Le racisme larvé, c’est aussi à la RATP (par Marie Delarue)
La politique de la RATP est des plus surprenantes. Je parle ici de sa politique
sécuritaire et tarifaire, vente – ou pas – des titres de transport et contrôles au faciès.
Pour la vente, la Régie a depuis quelques années supprimé celle au guichet pour la remplacer par des distributeurs automatiques. On ne sait ce que les guichetiers sont devenus. Pas virés, sinon on l’aurait su, mais plus sûrement payés à ne rien foutre. Au mieux en voit-on quelques-uns somnoler aux heures chaudes, passant leur temps au téléphone tandis qu’ils regardent d’un œil bovin la file qui s’allonge devant un automate récalcitrant. Plus souvent, il n’y a même personne dans la guérite, et tant pis pour le touriste sans monnaie ou sans carte bancaire qui ne lit pas le français ou l’anglais. La machine ne comprend pas le langage des signes.

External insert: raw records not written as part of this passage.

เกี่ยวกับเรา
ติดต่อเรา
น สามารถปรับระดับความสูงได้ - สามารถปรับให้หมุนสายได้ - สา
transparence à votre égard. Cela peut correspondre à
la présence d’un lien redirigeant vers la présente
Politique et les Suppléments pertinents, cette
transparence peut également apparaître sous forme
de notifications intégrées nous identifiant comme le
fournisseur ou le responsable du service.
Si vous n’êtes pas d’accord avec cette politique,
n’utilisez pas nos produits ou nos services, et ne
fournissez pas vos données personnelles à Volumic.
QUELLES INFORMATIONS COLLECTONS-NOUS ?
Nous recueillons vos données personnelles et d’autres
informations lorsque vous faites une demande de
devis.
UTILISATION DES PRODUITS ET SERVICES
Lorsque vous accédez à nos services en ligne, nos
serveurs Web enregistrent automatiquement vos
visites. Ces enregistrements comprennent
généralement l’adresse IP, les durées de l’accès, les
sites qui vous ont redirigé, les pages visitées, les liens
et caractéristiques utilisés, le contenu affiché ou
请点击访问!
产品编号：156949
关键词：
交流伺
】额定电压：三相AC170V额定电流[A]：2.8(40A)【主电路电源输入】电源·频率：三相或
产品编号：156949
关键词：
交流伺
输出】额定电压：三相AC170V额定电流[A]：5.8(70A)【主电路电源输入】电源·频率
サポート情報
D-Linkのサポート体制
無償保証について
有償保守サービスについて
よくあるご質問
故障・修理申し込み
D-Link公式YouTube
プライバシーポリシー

Et s’il ne peut acheter son
ticket, celui-là a en revanche toutes les chances de se faire gauler au premier détour du couloir par une nuée d’hommes en kaki. Car c’est là notre second motif d’étonnement : la politique
de contrôle des voyageurs semble, elle aussi, obéir à une logique toute particulière.

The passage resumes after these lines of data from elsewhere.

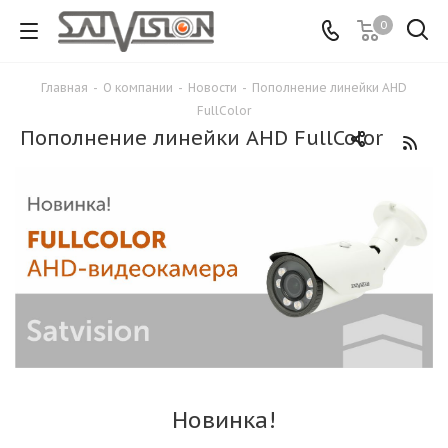
0
Главная
-
О компании
-
Новости
-
Пополнение линейки AHD
FullColor
Пополнение линейки AHD FullColor
Новинка!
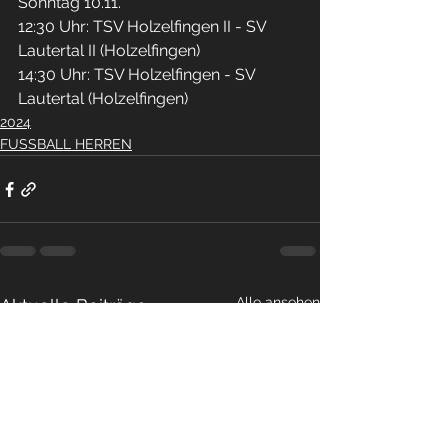
Sonntag 10.11.
12:30 Uhr: TSV Holzelfingen II - SV 
Lautertal II (Holzelfingen) 
14:30 Uhr: TSV Holzelfingen - SV 
Lautertal (Holzelfingen)
2024
FUSSBALL HERREN
Alle ansehen
Aktuelle Beiträge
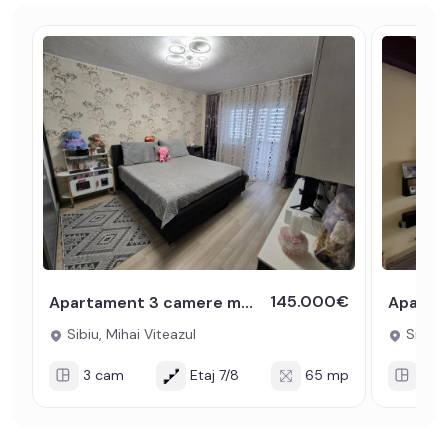
145.000€
Apartament 3 camere mobilat 2 bai balcon pivnita Mihai Viteazul Sibiu
Sibiu, Mihai Viteazul
Sibiu, 
3 cam
Etaj 7/8
65 mp
3 c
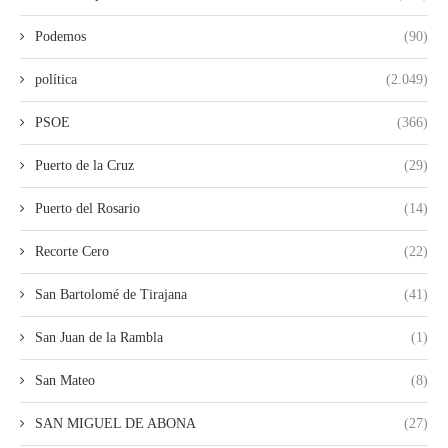
Podemos
(90)
política
(2.049)
PSOE
(366)
Puerto de la Cruz
(29)
Puerto del Rosario
(14)
Recorte Cero
(22)
San Bartolomé de Tirajana
(41)
San Juan de la Rambla
(1)
San Mateo
(8)
SAN MIGUEL DE ABONA
(27)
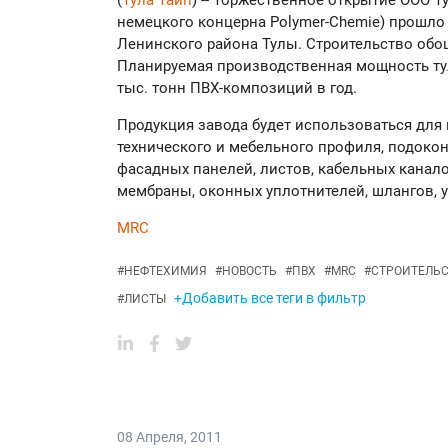
(
Тула Тайп
) -- Торжественное открытие ООО 
немецкого концерна Polymer-Chemie) прошло
Ленинского района Тулы. Cтроительство обо
Планируемая производственная мощность тул
тыс. тонн ПВХ-композиций в год.
Продукция завода будет использоваться для 
технического и мебельного профиля, подоконн
фасадных панелей, листов, кабельных канало
мембраны, оконных уплотнителей, шлангов, 
MRC
#
НЕФТЕХИМИЯ
#
НОВОСТЬ
#
ПВХ
#
MRC
#
СТРОИТЕЛЬС
+Добавить все теги в фильтр
#
ЛИСТЫ
08 Апреля
,
2011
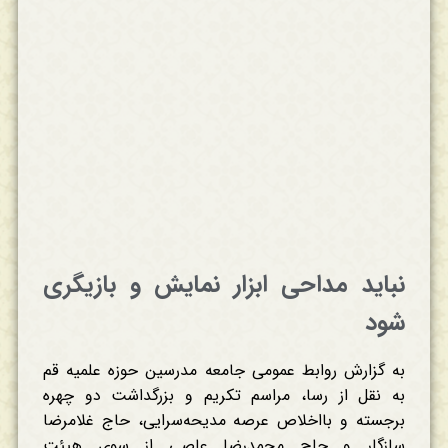
نباید مداحی ابزار نمایش و بازیگری
شود
به گزارش روابط عمومی جامعه مدرسین حوزه علمیه قم
به نقل از رسا، مراسم تکریم و بزرگداشت دو چهره
برجسته و بااخلاص عرصه مدیحه‌سرایی، حاج غلامرضا
سازگار و حاج محمدرضا عاصی از سوی هیئت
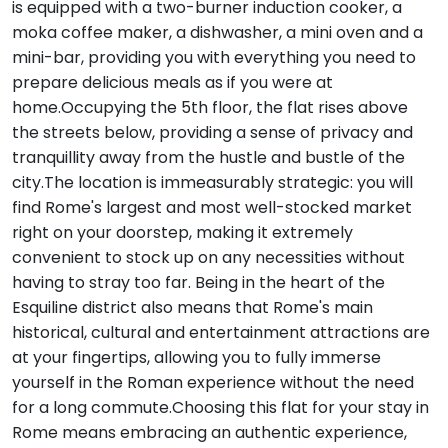
is equipped with a two-burner induction cooker, a
moka coffee maker, a dishwasher, a mini oven and a
mini-bar, providing you with everything you need to
prepare delicious meals as if you were at
home.Occupying the 5th floor, the flat rises above
the streets below, providing a sense of privacy and
tranquillity away from the hustle and bustle of the
city.The location is immeasurably strategic: you will
find Rome's largest and most well-stocked market
right on your doorstep, making it extremely
convenient to stock up on any necessities without
having to stray too far. Being in the heart of the
Esquiline district also means that Rome's main
historical, cultural and entertainment attractions are
at your fingertips, allowing you to fully immerse
yourself in the Roman experience without the need
for a long commute.Choosing this flat for your stay in
Rome means embracing an authentic experience,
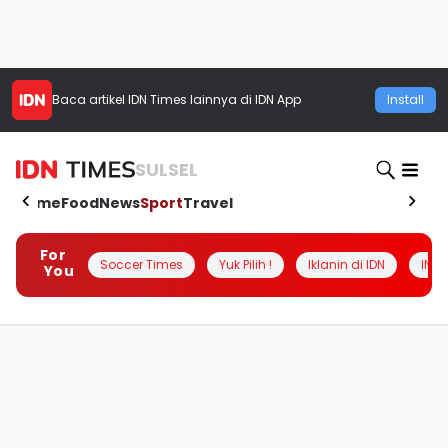
Baca artikel
IDN Times
lainnya di IDN App
Install
SULSEL
Home
Food
News
Sport
Travel
For
Soccer Times
Yuk Pilih !
Iklanin di IDN
INSI
You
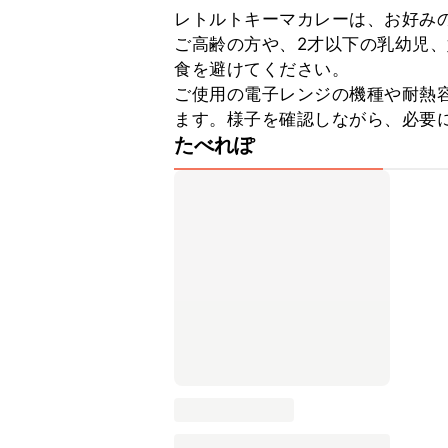
レトルトキーマカレーは、お好みの
ご高齢の方や、2才以下の乳幼児
食を避けてください。

ご使用の電子レンジの機種や耐熱
ます。様子を確認しながら、必要
たべれぽ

La fraude coûte en effet très cher à la RATP : 100 millions d’euros par an, dit son PDG Pierre Mongin. Les amendes vont de 30 euros (pour un ticket non validé, et si elle est payée tout de suite) jusqu’à 60 euros « en cas de franchissement illicite sans titre de transport, traversée des voies, fait d’uriner ou de souiller les locaux », et 90 euros si l’amende n’est pas payée dans les deux mois suivant l’infraction. Encore faut-il que le contrevenant décline sa réelle identité et ne donne pas une adresse bidon au contrôleur. Et qu’il soit solvable… On ne sera donc pas outre mesure étonné que la RATP ne récupère que 18 à 19 millions d’euros par an sur la centaine que lui coûte la fraude.
Du coup, monsieur Mongin a une idée : augmenter les amendes. « Nous sanctionnons de manière trop modeste les fraudeurs. Je vais réclamer à l’État une hausse
des montants qui rendrait ces infractions plus dissuasives, surtout pour les récidivistes », vient-il d’annoncer. Et d’ajouter : « Lutter contre la fraude est notre
priorité absolue. Jusqu’à présent, le problème se posait surtout dans le métro mais aujourd’hui le bus et le tram nous préoccupent. À la RATP, 1.000 personnes sont chargées tout spécialement de
cela. »
Ah bon, ça les préoccupe ? Et où ça, s’il vous plaît : entre La Défense et l’hôtel de ville, peut-être, ou du côté de l’avenue de Wagram, ou bien sur le tram des « cols blancs » ? Franchement, monsieur Mongin, vous ne seriez pas en train de vous foutre de notre gueule, par hasard ?
Avec trente ans de pratique quotidienne du métro et des bus
parisiens, je l’affirme, la RATP contrôle au faciès : dans les stations à touristes et les quartiers chics de préférence, aux heures creuses si possible, les peaux claires et les cheveux
blancs prioritairement. Il faut dire qu’on a rarement vu une mamie coller une patate au contrôleur avec son déambulateur. Je n’ai jamais vu un contrôleur aux Halles, ni jamais dans le bus 26 qui
passe à la gare du Nord avant de traverser les cités du XXe… Quant au tram, parlons-en : une dame de mes amies prit un jour le T1 qui contourne Paris par La Courneuve et Saint-Denis. Elle
s’adresse au chauffeur : « Pardon, monsieur, combien de tickets pour Asnières ? » Éclat de rire du monsieur : « Vous plaisantez, madame, ici personne ne
paye ! »
Mais il est vrai, dit M. Mongin, qu’en Île-de-France 800.000 personnes bénéficient déjà de la gratuité. Les autres peuvent bien banquer pour elles.